I applied to a course about entrepreneurship in February but I didn’t get in the first time around. Luckily there was another one which I did get into. I wanted to do something and not sitting doing nothing. The course didn’t give me any results but it wasn’t disappointing either. I’m just not ready for entrepreneurship just yet. I’m still thinking about it but I’m waiting for a new year first and then we’ll see if I pick up the courage. Because let’s face it, being without a job is no fun.
I didn’t find any job to apply for so I decided to apply for education instead. That’s where Helsinki Design School and graphic design comes in. I got in the second time. One of the reasons were the assignments. I also wanted to learn more about graphic design. I’m really satisfied to be in this education. It’s a school I really like waking up early for. Even though it isn’t cheap but we only have to be in school twice a month. The problem is that you don’t get to know your classmate as closely as when you meet every day of the week. Unless you’re really social and make friends easily. The pros who educate us are really encouraging.
On a personal note. I found out I have 2 cousins from my father’s side. I always thought I had only one. We don’t keep in touch with relatives because they don’t keep in touch with us. I also got to meet my aunt who I hadn’t met in years for different reasons. If my mother would only be alive to know about all this. It’s nice to know I’m not completely alone.
So what have I really achieved this year that should be mentioned?

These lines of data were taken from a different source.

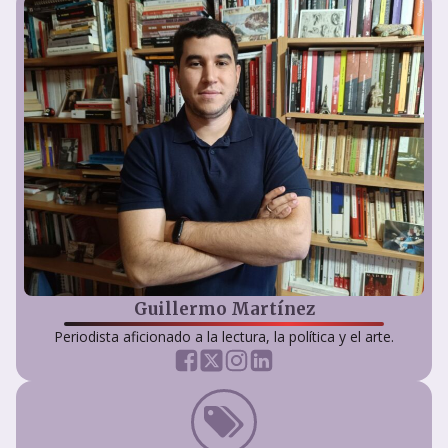
Guillermo Martínez
Periodista aficionado a la lectura, la política y el arte.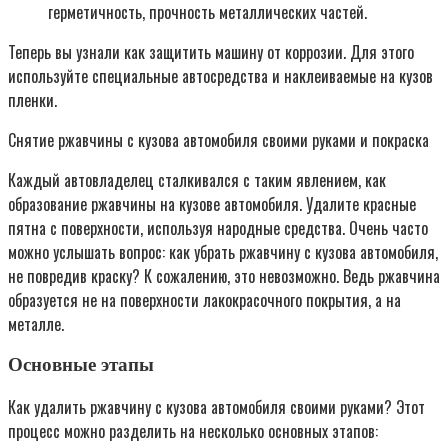
герметичность, прочность металлических частей.
Теперь вы узнали как защитить машину от коррозии. Для этого
используйте специальные автосредства и наклеиваемые на кузов
пленки.
Снятие ржавчины с кузова автомобиля своими руками и покраска
Каждый автовладелец сталкивался с таким явлением, как
образование ржавчины на кузове автомобиля. Удалите красные
пятна с поверхности, используя народные средства. Очень часто
можно услышать вопрос: как убрать ржавчину с кузова автомобиля,
не повредив краску? К сожалению, это невозможно. Ведь ржавчина
образуется не на поверхности лакокрасочного покрытия, а на
металле.
Основные этапы
Как удалить ржавчину с кузова автомобиля своими руками? Этот
процесс можно разделить на несколько основных этапов: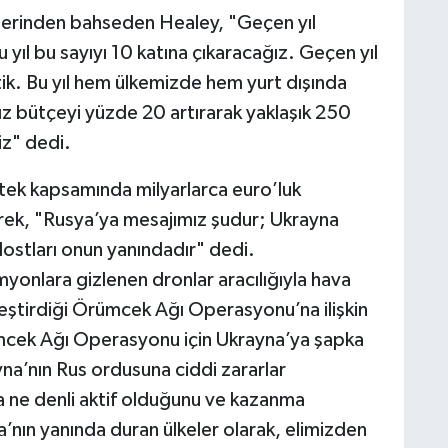
klerinden bahseden Healey, "Geçen yıl
 yıl bu sayıyı 10 katına çıkaracağız. Geçen yıl
tik. Bu yıl hem ülkemizde hem yurt dışında
ız bütçeyi yüzde 20 artırarak yaklaşık 250
z" dedi.
tek kapsamında milyarlarca euro’luk
erek, "Rusya’ya mesajımız şudur; Ukrayna
dostları onun yanındadır" dedi.
yonlara gizlenen dronlar aracılığıyla hava
kleştirdiği Örümcek Ağı Operasyonu’na ilişkin
mcek Ağı Operasyonu için Ukrayna’ya şapka
na’nın Rus ordusuna ciddi zararlar
a ne denli aktif olduğunu ve kazanma
yna’nın yanında duran ülkeler olarak, elimizden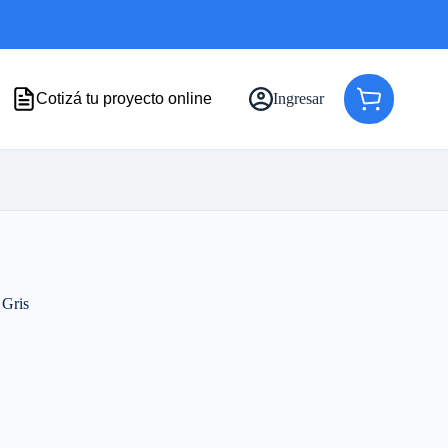
Cotizá tu proyecto online
Ingresar
Carro
de
compra
 Gris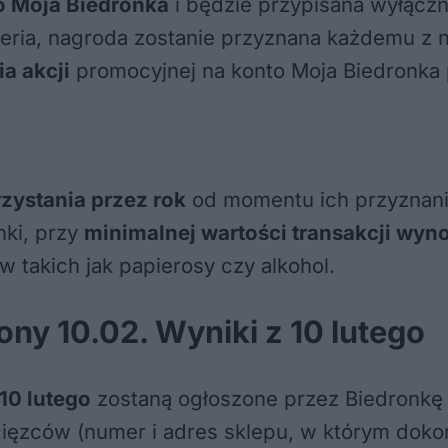
o Moja Biedronka
i będzie przypisana wyłączn
yteria, nagroda zostanie przyznana każdemu z n
a akcji
promocyjnej na konto Moja Biedronka 
zystania przez rok
od momentu ich przyznania
nki, przy
minimalnej wartości transakcji wyno
takich jak papierosy czy alkohol.
ny 10.02. Wyniki z 10 lutego
10 lutego
zostaną ogłoszone przez Biedronkę
ięzców (numer i adres sklepu, w którym doko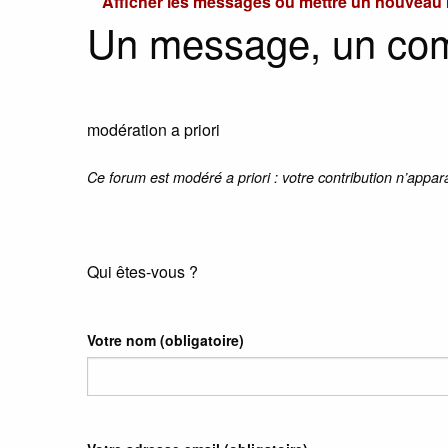
Afficher les messages ou mettre un nouvea
Un message, un co
modération a priori
Ce forum est modéré a priori : votre contribution n’appar
Qui êtes-vous ?
Votre nom
(obligatoire)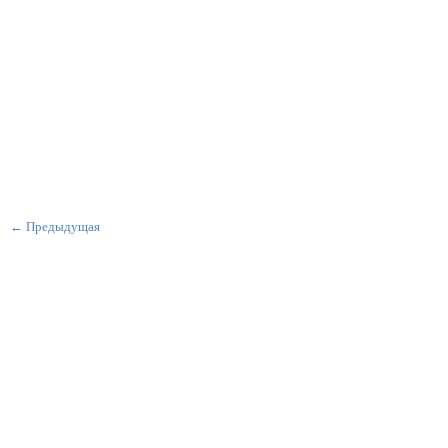
← Предыдущая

Well, I haven’t had a soda all year. That should count for something. It started in January. It’s a month where you don’t drink alcohol for the whole month. Since I don’t drink it anyway, I did the same with soda. So no more Pepsi or Coca Cola. I wanted to test if I could resist temptation and I actually did. I haven’t had the need to drink soda at all. I think I’m gonna stick to this trend and my teeth will thank for it.
On blogging, I got new followers. I also got a domain to this blog. The Daily Post ended and this Ragtag Daily Prompt began. So that wraps my year. So how was yours?